For a wrap-up on the late justice’s impact on environmental law, my UC Berkeley Law colleague Dan Farber has an excellent summary on Legal Planet:

The upshot was to restrict EPA’s authority to interpret environmental statutes, make property rights a stronger bulwark against environmental protection, restrict the ability of environmental groups to go to court, and limit federal authority over rivers and wetlands.

Meanwhile, another colleague at UCLA Law, Ann Carlson, games out the future of the Clean Power Plan with the court vacancy:

With his death, the odds that the CPP are upheld have increased dramatically. I’d rank the change in odds as moving from less than 25 percent to higher than 75 percent, with the caveat that predicting Supreme Court outcomes is a bit like reading tea leaves.

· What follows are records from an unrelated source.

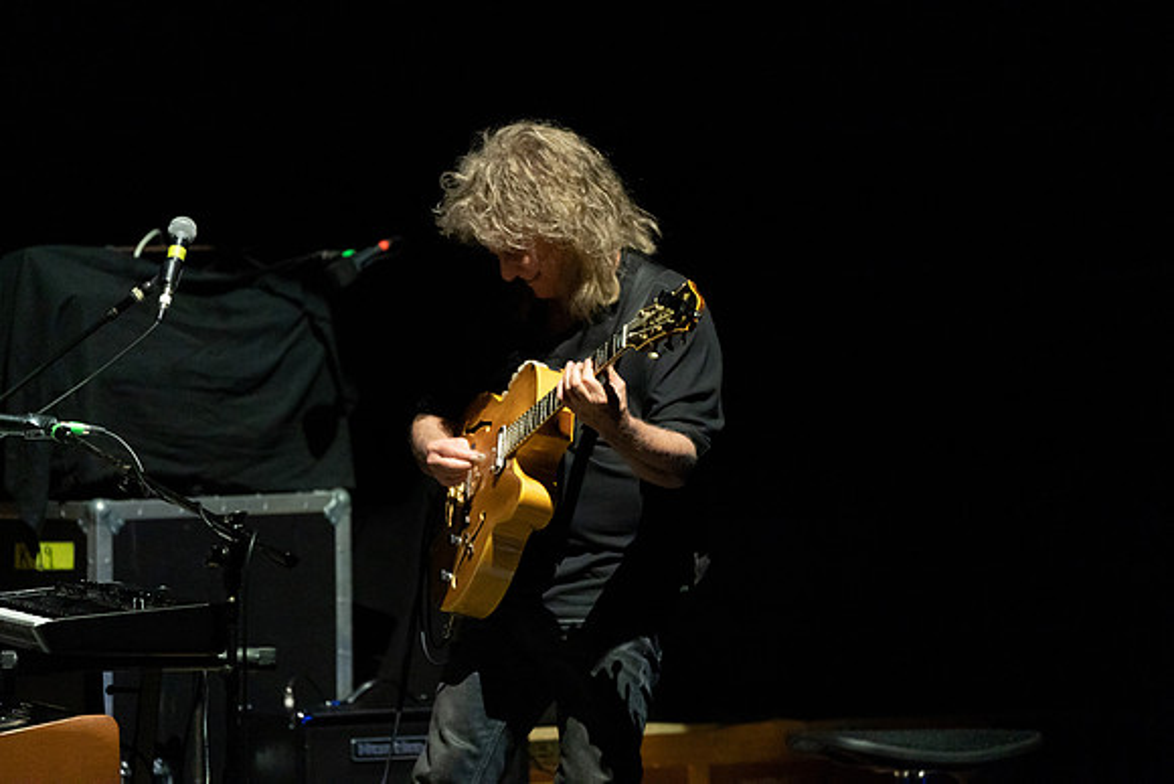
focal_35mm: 394
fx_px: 12851
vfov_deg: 3.5
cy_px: 392
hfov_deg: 5.2
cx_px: 587
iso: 3200
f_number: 5.6
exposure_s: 1/250
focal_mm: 394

For my part, Scalia’s death is another reminder of why we need to limit the amount of time justices can serve on the Supreme Court.  Having justices serve to the point of death or infirmity is not in the public interest, particularly now that they live longer and get appointed younger.  The Rick Perry proposal (yes, that candidate) to cycle judges out every 18 years would be a great solution, as Harold Pollack flags in Politico.

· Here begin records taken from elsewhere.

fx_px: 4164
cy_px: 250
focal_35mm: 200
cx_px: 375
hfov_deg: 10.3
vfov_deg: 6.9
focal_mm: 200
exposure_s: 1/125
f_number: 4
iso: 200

Finally, while I disagreed strongly with many of Scalia’s decisions, particularly in his later years when his principles gave way to the “motivated reasoning” he was so (rightly) intent on curbing in other judges, he did author one opinion that always astounded me for its prescience.  The case was Morrison v. Olson, which dealt with the legality of the Justice Department’s independent counsel position.  Writing in dissent of the decision to uphold the position in 1988, a full ten years before Ken Starr made the office infamous with his prosecution of the Lewinsky scandal, Scalia accurately predicted the future:

An independent counsel is selected, and the scope of his or her authority prescribed, by a [487 U.S. 654, 730] panel of judges. What if they are politically partisan, as judges have been known to be, and select a prosecutor antagonistic to the administration, or even to the particular individual who has been selected for this special treatment? There is no remedy for that, not even a political one. Judges, after all, have life tenure, and appointing a surefire enthusiastic prosecutor could hardly be considered an impeachable offense. So if there is anything wrong with the selection, there is effectively no one to blame. The independent counsel thus selected proceeds to assemble a staff. As I observed earlier, in the nature of things this has to be done by finding lawyers who are willing to lay aside their current careers for an indeterminate amount of time, to take on a job that has no prospect of permanence and little prospect for promotion. One thing is certain, however: it involves investigating and perhaps prosecuting a particular individual.

Scalia was right on, and his dissent is worth reading in full. But the political game continues, with big consequences for the environment and planet at large.